In the records below, find the line holding "Isso inclui a" and the line holding "situações específicas, como". Set down both, with every line between them, exactly.

-- Material for this task follows --

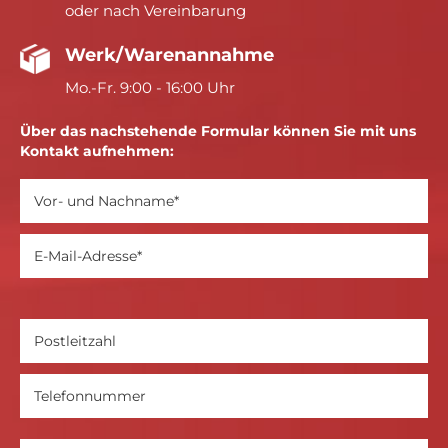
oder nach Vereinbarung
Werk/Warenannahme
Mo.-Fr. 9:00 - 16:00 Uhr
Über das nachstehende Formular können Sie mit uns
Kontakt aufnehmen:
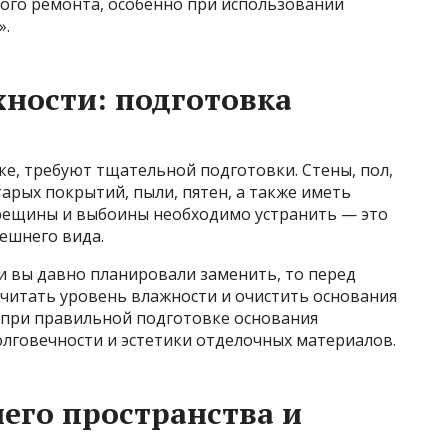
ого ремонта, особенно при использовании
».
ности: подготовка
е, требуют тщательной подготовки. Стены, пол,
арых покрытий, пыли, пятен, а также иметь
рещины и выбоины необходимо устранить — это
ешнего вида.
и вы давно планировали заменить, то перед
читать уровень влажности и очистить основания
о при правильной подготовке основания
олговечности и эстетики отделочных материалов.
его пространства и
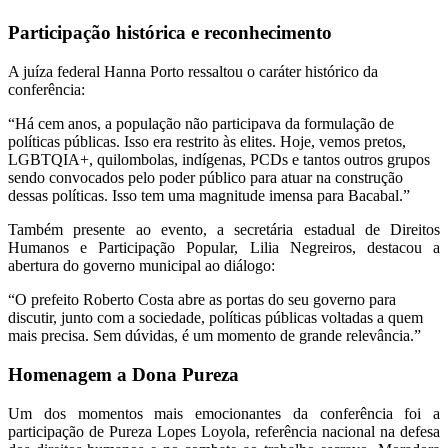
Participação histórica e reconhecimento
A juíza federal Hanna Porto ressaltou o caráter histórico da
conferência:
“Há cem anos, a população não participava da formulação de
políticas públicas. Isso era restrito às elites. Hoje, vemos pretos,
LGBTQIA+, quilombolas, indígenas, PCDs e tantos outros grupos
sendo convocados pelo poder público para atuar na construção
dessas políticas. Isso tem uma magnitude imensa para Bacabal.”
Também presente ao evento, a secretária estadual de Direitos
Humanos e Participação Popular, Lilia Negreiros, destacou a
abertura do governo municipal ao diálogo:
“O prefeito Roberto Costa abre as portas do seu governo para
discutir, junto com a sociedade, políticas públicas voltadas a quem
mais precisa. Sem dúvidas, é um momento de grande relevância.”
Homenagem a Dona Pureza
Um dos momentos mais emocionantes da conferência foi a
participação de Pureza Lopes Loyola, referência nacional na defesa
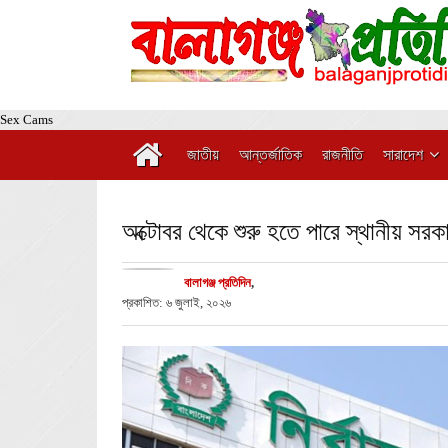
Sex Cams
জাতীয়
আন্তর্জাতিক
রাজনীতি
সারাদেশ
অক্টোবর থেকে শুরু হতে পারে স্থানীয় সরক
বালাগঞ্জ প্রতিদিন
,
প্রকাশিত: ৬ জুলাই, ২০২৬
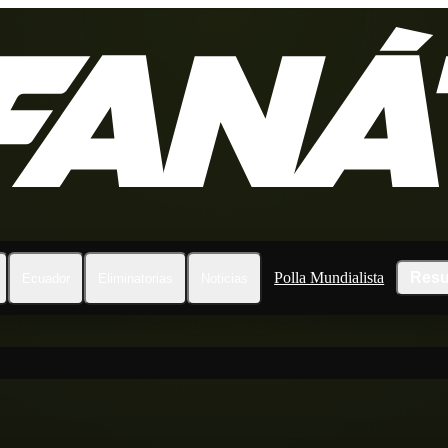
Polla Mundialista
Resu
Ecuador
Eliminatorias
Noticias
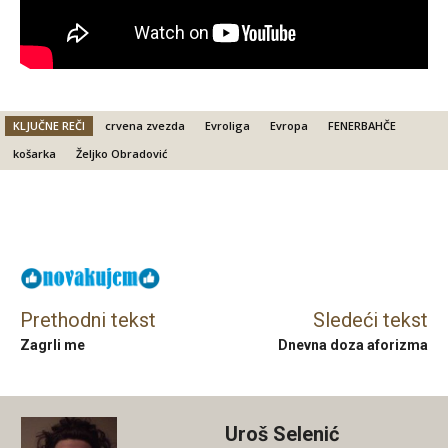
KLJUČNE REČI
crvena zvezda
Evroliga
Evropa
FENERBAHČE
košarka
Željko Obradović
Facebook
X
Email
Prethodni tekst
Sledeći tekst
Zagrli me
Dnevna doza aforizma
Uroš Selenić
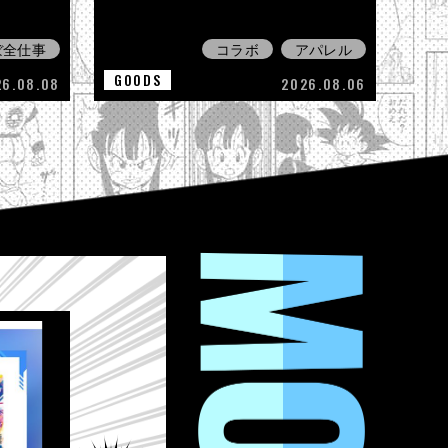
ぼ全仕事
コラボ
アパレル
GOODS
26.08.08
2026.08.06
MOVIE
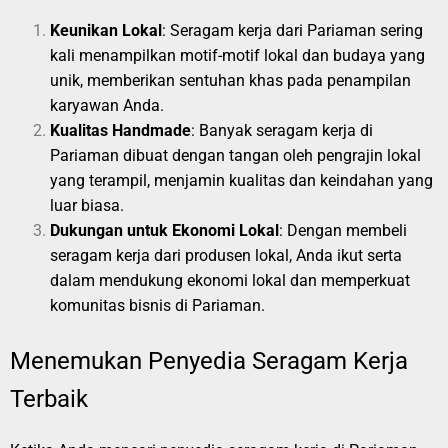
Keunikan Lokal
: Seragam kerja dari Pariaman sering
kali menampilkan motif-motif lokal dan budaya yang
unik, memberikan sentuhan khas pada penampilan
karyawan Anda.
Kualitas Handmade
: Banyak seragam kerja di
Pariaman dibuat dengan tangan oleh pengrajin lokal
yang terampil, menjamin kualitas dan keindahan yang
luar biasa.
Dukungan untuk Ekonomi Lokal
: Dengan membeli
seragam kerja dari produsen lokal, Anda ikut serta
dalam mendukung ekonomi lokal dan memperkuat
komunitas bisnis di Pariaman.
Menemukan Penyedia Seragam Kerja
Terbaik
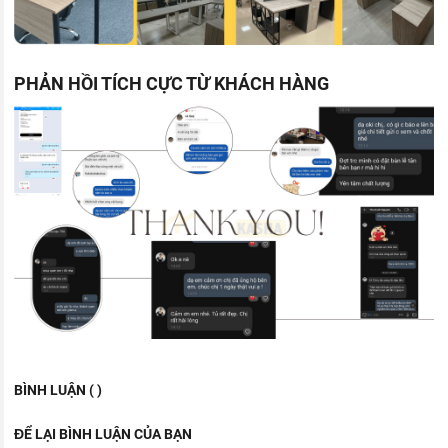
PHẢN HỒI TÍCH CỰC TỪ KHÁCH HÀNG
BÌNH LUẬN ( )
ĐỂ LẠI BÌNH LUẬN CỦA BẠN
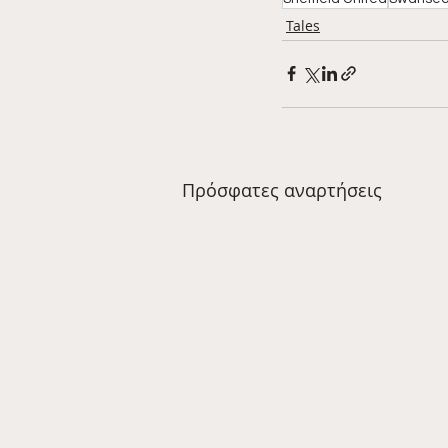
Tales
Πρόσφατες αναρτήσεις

-- Material for this task concluded --
-- Material for this task follows --

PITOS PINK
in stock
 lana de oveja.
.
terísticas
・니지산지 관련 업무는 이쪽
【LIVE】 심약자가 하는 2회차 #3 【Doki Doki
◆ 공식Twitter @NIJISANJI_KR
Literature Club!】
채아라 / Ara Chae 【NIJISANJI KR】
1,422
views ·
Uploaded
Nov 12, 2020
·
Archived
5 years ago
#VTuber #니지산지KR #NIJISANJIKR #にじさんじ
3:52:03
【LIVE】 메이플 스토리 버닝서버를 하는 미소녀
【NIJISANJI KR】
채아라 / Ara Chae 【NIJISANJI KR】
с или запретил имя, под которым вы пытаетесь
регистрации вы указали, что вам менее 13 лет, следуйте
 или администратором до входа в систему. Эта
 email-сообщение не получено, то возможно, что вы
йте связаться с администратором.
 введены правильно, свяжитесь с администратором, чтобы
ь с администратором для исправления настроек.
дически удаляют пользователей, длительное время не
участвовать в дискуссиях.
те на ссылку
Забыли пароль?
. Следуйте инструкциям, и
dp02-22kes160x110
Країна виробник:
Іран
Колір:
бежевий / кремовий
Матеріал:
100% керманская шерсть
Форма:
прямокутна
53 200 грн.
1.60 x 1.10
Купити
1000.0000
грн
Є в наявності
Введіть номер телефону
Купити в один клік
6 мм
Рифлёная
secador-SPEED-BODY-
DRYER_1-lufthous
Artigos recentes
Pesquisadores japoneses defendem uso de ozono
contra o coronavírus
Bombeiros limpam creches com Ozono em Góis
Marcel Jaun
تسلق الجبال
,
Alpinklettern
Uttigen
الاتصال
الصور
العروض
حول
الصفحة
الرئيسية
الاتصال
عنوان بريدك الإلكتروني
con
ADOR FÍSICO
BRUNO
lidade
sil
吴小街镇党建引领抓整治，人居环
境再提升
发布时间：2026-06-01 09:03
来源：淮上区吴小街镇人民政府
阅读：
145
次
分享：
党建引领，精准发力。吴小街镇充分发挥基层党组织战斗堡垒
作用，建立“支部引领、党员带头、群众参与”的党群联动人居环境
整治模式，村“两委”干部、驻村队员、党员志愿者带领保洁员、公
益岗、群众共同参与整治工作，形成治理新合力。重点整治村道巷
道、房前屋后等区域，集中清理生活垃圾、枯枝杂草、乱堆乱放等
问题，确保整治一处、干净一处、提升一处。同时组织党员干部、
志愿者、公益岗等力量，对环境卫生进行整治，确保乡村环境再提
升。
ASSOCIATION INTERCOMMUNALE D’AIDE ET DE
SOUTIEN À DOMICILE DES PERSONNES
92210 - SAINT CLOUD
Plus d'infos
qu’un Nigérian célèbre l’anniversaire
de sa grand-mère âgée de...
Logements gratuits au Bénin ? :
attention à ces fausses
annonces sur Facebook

-- Material for this task concluded --
-- Material for this task follows --

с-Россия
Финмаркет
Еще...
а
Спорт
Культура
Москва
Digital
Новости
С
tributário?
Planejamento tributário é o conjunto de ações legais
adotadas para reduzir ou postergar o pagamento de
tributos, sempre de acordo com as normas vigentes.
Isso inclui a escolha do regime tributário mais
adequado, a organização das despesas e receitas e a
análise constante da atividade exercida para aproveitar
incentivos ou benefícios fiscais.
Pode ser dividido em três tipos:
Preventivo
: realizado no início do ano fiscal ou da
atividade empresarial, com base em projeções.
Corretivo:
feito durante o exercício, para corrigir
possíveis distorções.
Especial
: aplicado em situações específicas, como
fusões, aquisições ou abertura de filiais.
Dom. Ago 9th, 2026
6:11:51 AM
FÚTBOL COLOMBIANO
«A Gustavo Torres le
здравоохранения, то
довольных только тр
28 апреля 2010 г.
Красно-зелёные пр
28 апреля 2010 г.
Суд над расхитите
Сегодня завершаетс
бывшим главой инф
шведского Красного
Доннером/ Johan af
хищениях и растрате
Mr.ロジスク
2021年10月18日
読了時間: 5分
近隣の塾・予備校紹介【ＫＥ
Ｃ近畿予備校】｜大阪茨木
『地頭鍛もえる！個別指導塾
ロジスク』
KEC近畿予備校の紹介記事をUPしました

-- Material for this task concluded --

Exercise answer —
Isso inclui a escolha do regime tributário mais
adequado, a organização das despesas e receitas e a
análise constante da atividade exercida para aproveitar
incentivos ou benefícios fiscais.
Pode ser dividido em três tipos:
Preventivo
: realizado no início do ano fiscal ou da
atividade empresarial, com base em projeções.
Corretivo:
feito durante o exercício, para corrigir
possíveis distorções.
Especial
: aplicado em situações específicas, como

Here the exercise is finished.